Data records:
#####
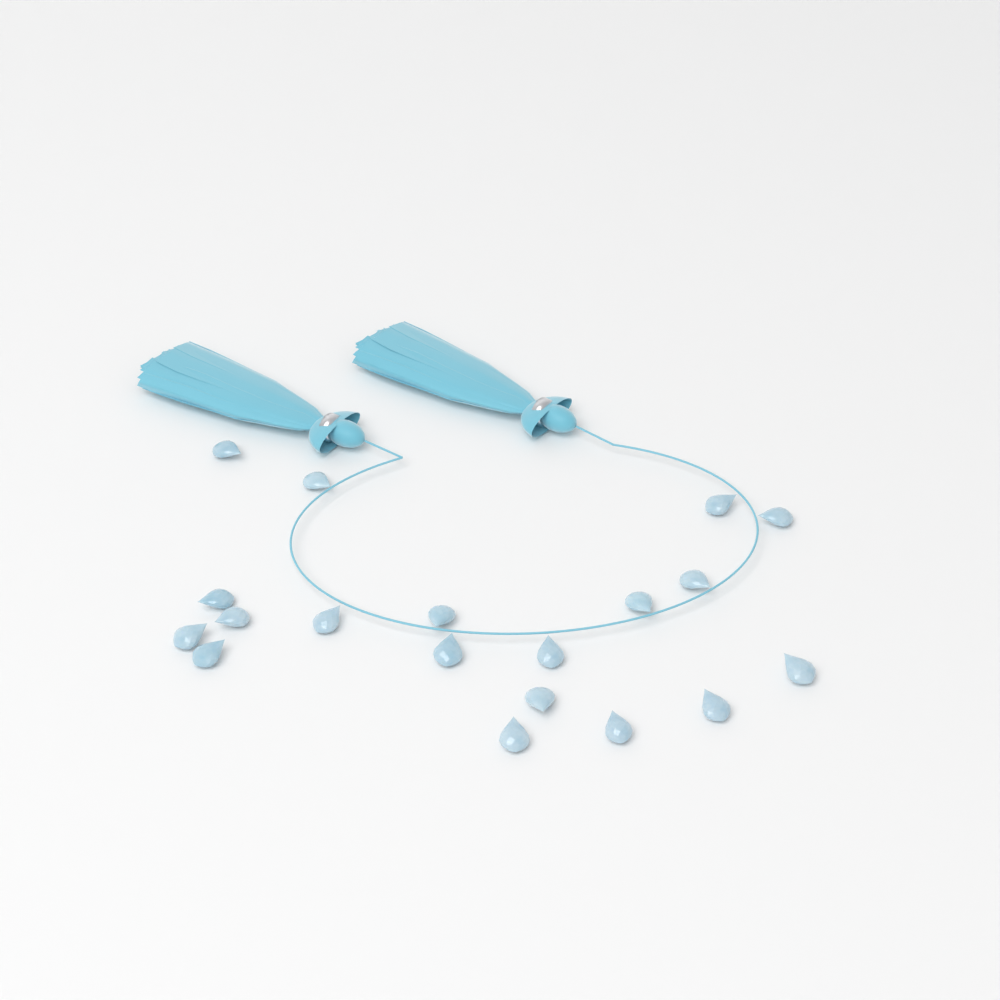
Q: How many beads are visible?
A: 19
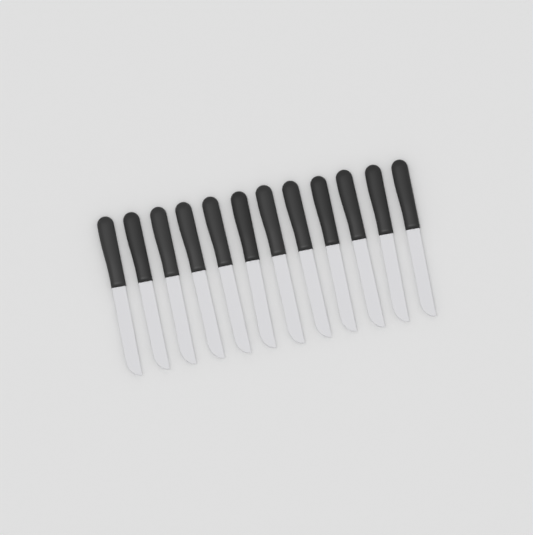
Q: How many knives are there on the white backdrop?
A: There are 12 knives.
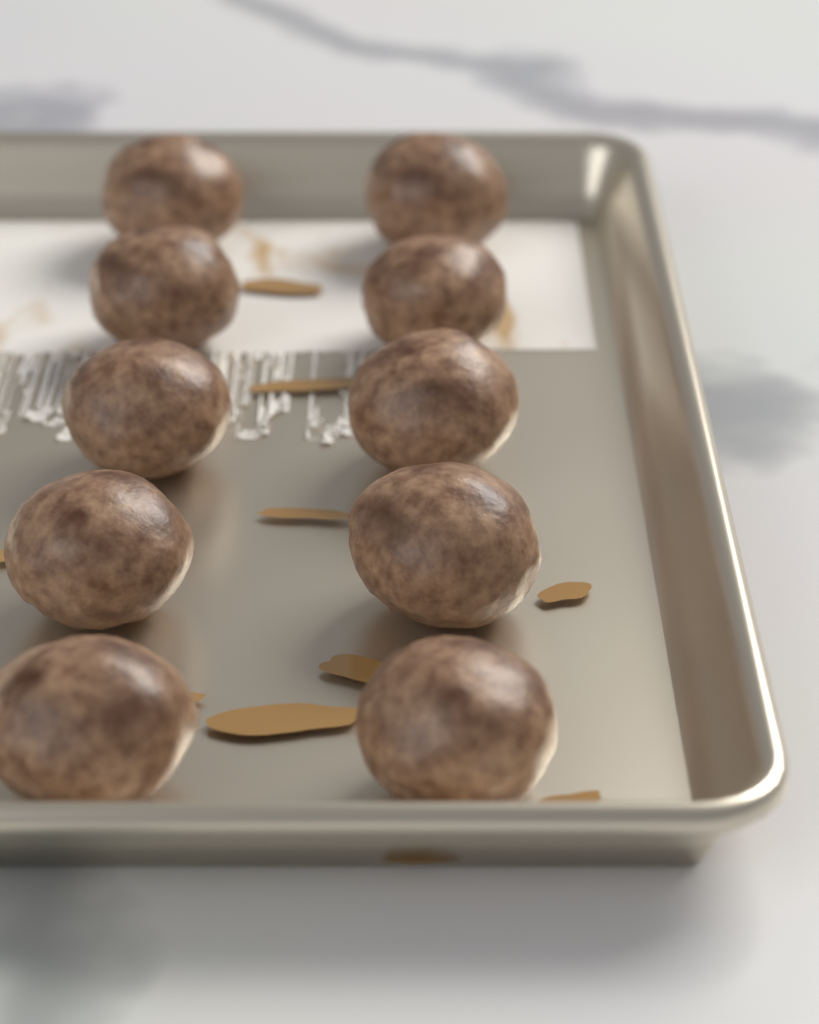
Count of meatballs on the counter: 10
#####
> **Task to complete**: Return each line from the rows above that contains the word "many".

> **Correct response**:
Q: How many beads are visible?
Q: How many knives are there on the white backdrop?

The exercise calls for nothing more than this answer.